[Work task]:
Copy the lines starting at the one containing "DAILY GAZA REPORTS" and ending with the one containing "know has a gambling", with "Policy" renamed "Notice" and everything else kept the same. Omit the pictures from your answer.

[Records supplied]:
== Segment start ==

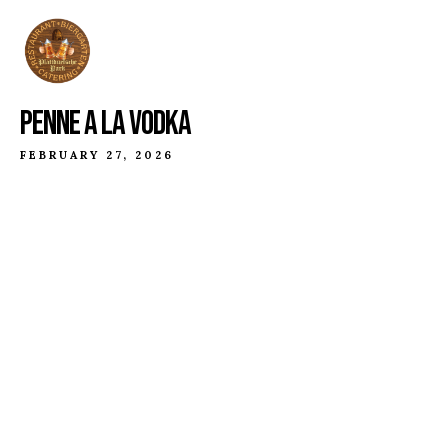
PENNE A LA VODKA
FEBRUARY 27, 2026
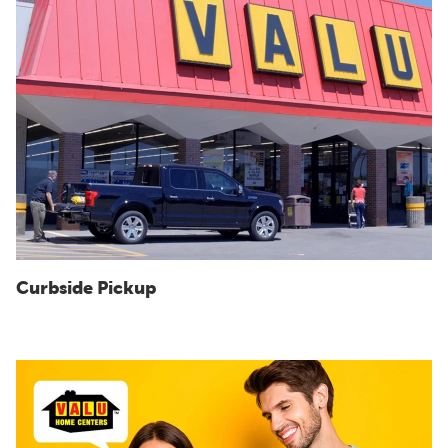
Curbside Pickup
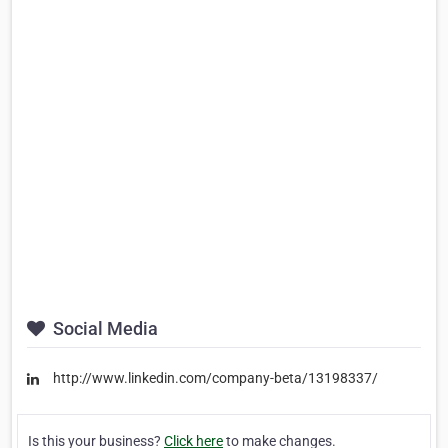
Social Media
http://www.linkedin.com/company-beta/13198337/
Is this your business?
Click here
to make changes.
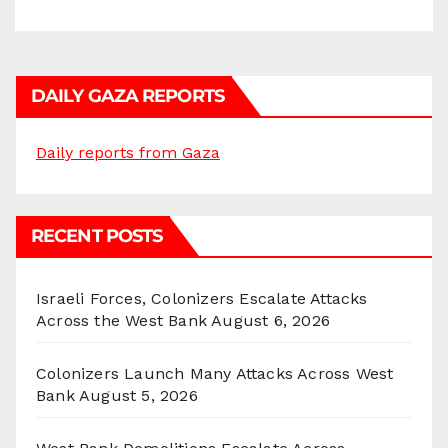
DAILY GAZA REPORTS
Daily reports from Gaza
RECENT POSTS
Israeli Forces, Colonizers Escalate Attacks
Across the West Bank
August 6, 2026
Colonizers Launch Many Attacks Across West
Bank
August 5, 2026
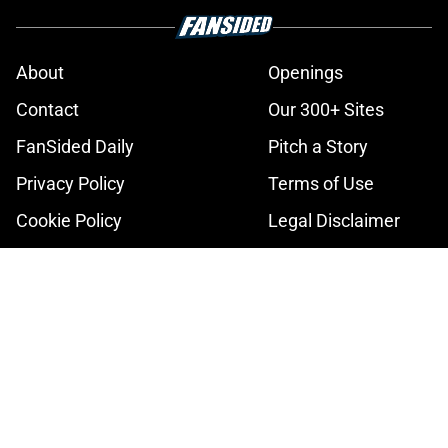
About
Openings
Contact
Our 300+ Sites
FanSided Daily
Pitch a Story
Privacy Policy
Terms of Use
Cookie Policy
Legal Disclaimer
Accessibility Statement
A-Z Index
Cookies Settings
© 2026
Minute Media
-
All Rights Reserved. The content on this site is
for entertainment and educational purposes only. Betting and
gambling content is intended for individuals 21+ and is based on
individual commentators' opinions and not that of Minute Media or its
affiliates and related brands. All picks and predictions are suggestions
only and not a guarantee of success or profit. If you or someone you
know has a gambling problem, crisis counseling and referral services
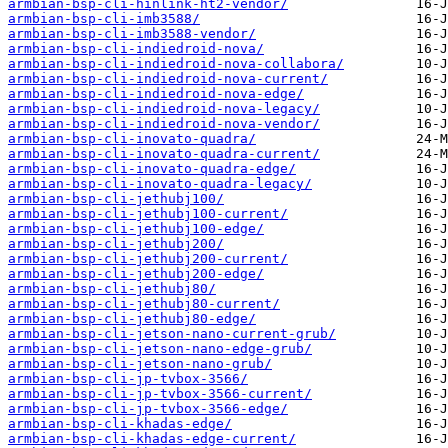
armbian-bsp-cli-hinlink-ht2-vendor/
armbian-bsp-cli-imb3588/
armbian-bsp-cli-imb3588-vendor/
armbian-bsp-cli-indiedroid-nova/
armbian-bsp-cli-indiedroid-nova-collabora/
armbian-bsp-cli-indiedroid-nova-current/
armbian-bsp-cli-indiedroid-nova-edge/
armbian-bsp-cli-indiedroid-nova-legacy/
armbian-bsp-cli-indiedroid-nova-vendor/
armbian-bsp-cli-inovato-quadra/
armbian-bsp-cli-inovato-quadra-current/
armbian-bsp-cli-inovato-quadra-edge/
armbian-bsp-cli-inovato-quadra-legacy/
armbian-bsp-cli-jethubj100/
armbian-bsp-cli-jethubj100-current/
armbian-bsp-cli-jethubj100-edge/
armbian-bsp-cli-jethubj200/
armbian-bsp-cli-jethubj200-current/
armbian-bsp-cli-jethubj200-edge/
armbian-bsp-cli-jethubj80/
armbian-bsp-cli-jethubj80-current/
armbian-bsp-cli-jethubj80-edge/
armbian-bsp-cli-jetson-nano-current-grub/
armbian-bsp-cli-jetson-nano-edge-grub/
armbian-bsp-cli-jetson-nano-grub/
armbian-bsp-cli-jp-tvbox-3566/
armbian-bsp-cli-jp-tvbox-3566-current/
armbian-bsp-cli-jp-tvbox-3566-edge/
armbian-bsp-cli-khadas-edge/
armbian-bsp-cli-khadas-edge-current/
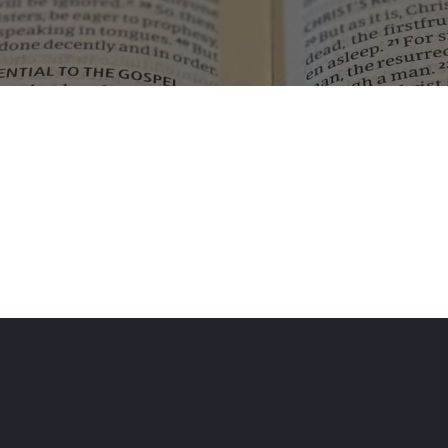
No results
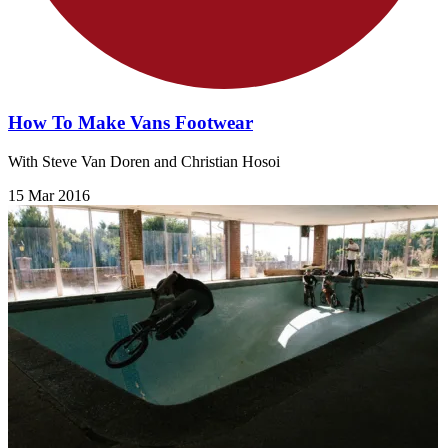
How To Make Vans Footwear
With Steve Van Doren and Christian Hosoi
15 Mar 2016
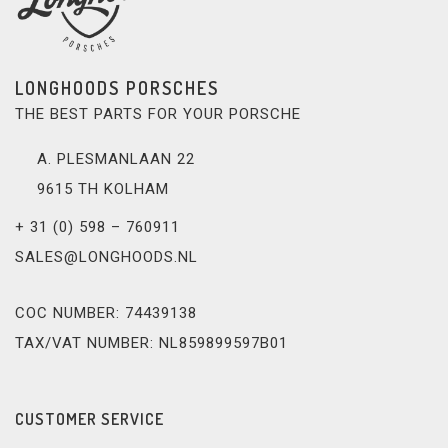
LONGHOODS PORSCHES
THE BEST PARTS FOR YOUR PORSCHE
A. PLESMANLAAN 22
9615 TH KOLHAM
+ 31 (0) 598 – 760911
SALES@LONGHOODS.NL
COC NUMBER: 74439138
TAX/VAT NUMBER: NL859899597B01
CUSTOMER SERVICE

== Segment end ==

[Written answer]:
DAILY GAZA REPORTS
Daily reports from Gaza
RECENT POSTS
Israeli Forces, Colonizers Escalate Attacks
Across the West Bank
August 6, 2026
Colonizers Launch Many Attacks Across West
Bank
August 5, 2026
About
Openings
Contact
Our 300+ Sites
FanSided Daily
Pitch a Story
Privacy Notice
Terms of Use
Cookie Notice
Legal Disclaimer
Accessibility Statement
A-Z Index
Cookies Settings
© 2026
Minute Media
-
All Rights Reserved. The content on this site is
for entertainment and educational purposes only. Betting and
gambling content is intended for individuals 21+ and is based on
individual commentators' opinions and not that of Minute Media or its
affiliates and related brands. All picks and predictions are suggestions
only and not a guarantee of success or profit. If you or someone you
know has a gambling problem, crisis counseling and referral services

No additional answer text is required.